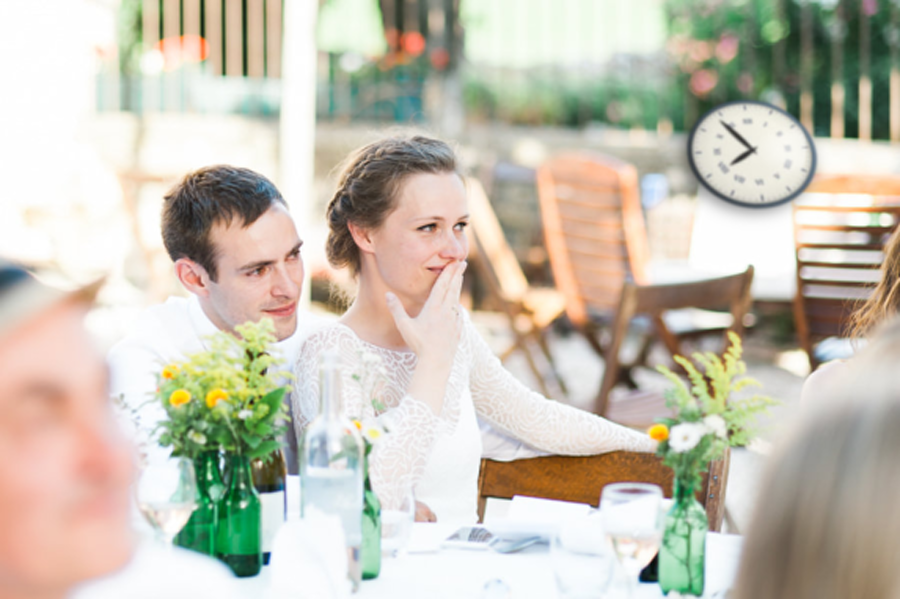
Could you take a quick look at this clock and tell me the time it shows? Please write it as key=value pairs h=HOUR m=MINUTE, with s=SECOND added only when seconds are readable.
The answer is h=7 m=54
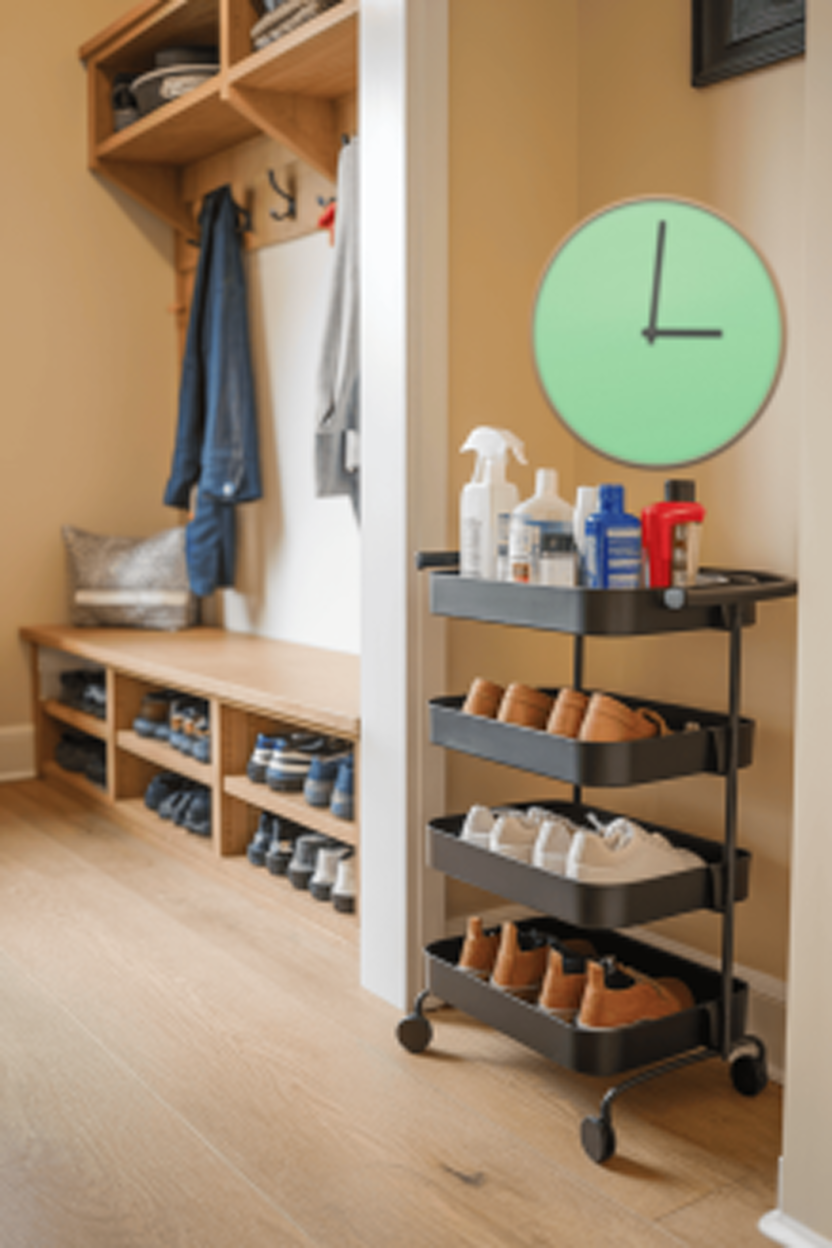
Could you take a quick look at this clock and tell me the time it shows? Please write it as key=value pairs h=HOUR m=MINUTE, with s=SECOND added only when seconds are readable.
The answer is h=3 m=1
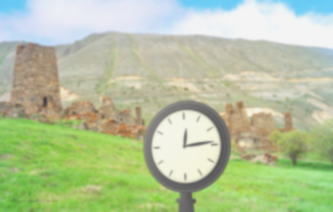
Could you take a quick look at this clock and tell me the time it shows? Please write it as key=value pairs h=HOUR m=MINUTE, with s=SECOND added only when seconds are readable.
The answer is h=12 m=14
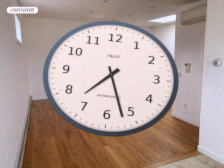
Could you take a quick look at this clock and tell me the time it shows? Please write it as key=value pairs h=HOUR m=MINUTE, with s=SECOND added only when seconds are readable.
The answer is h=7 m=27
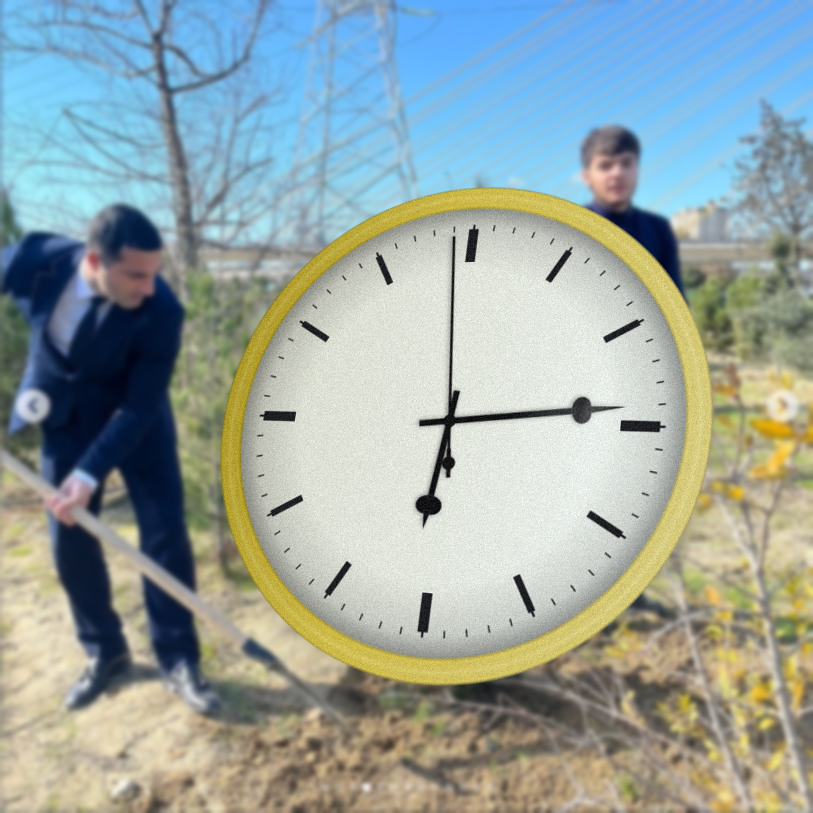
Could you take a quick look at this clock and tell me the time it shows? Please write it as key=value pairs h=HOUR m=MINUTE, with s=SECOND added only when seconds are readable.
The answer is h=6 m=13 s=59
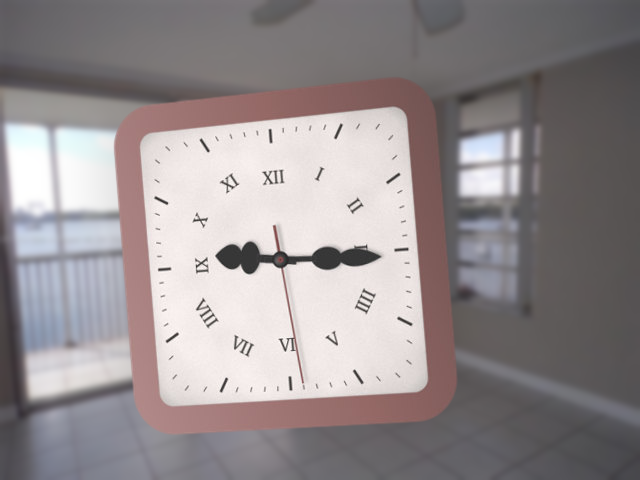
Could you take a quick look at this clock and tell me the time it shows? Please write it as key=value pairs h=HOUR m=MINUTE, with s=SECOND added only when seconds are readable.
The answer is h=9 m=15 s=29
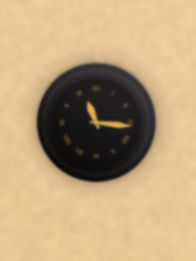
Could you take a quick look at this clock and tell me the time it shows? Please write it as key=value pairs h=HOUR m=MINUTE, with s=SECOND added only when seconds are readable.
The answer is h=11 m=16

◇ ◇ ◇ ◇

YOUR OBJECTIVE: Change "quick look" to "careful look" throughout the records above and write them out again with everything else the same, leaving out the pictures.

RESULT:
Could you take a careful look at this clock and tell me the time it shows? Please write it as key=value pairs h=HOUR m=MINUTE, with s=SECOND added only when seconds are readable.
The answer is h=7 m=54
Could you take a careful look at this clock and tell me the time it shows? Please write it as key=value pairs h=HOUR m=MINUTE, with s=SECOND added only when seconds are readable.
The answer is h=3 m=1
Could you take a careful look at this clock and tell me the time it shows? Please write it as key=value pairs h=HOUR m=MINUTE, with s=SECOND added only when seconds are readable.
The answer is h=12 m=14
Could you take a careful look at this clock and tell me the time it shows? Please write it as key=value pairs h=HOUR m=MINUTE, with s=SECOND added only when seconds are readable.
The answer is h=7 m=27
Could you take a careful look at this clock and tell me the time it shows? Please write it as key=value pairs h=HOUR m=MINUTE, with s=SECOND added only when seconds are readable.
The answer is h=6 m=13 s=59
Could you take a careful look at this clock and tell me the time it shows? Please write it as key=value pairs h=HOUR m=MINUTE, with s=SECOND added only when seconds are readable.
The answer is h=9 m=15 s=29
Could you take a careful look at this clock and tell me the time it shows? Please write it as key=value pairs h=HOUR m=MINUTE, with s=SECOND added only when seconds are readable.
The answer is h=11 m=16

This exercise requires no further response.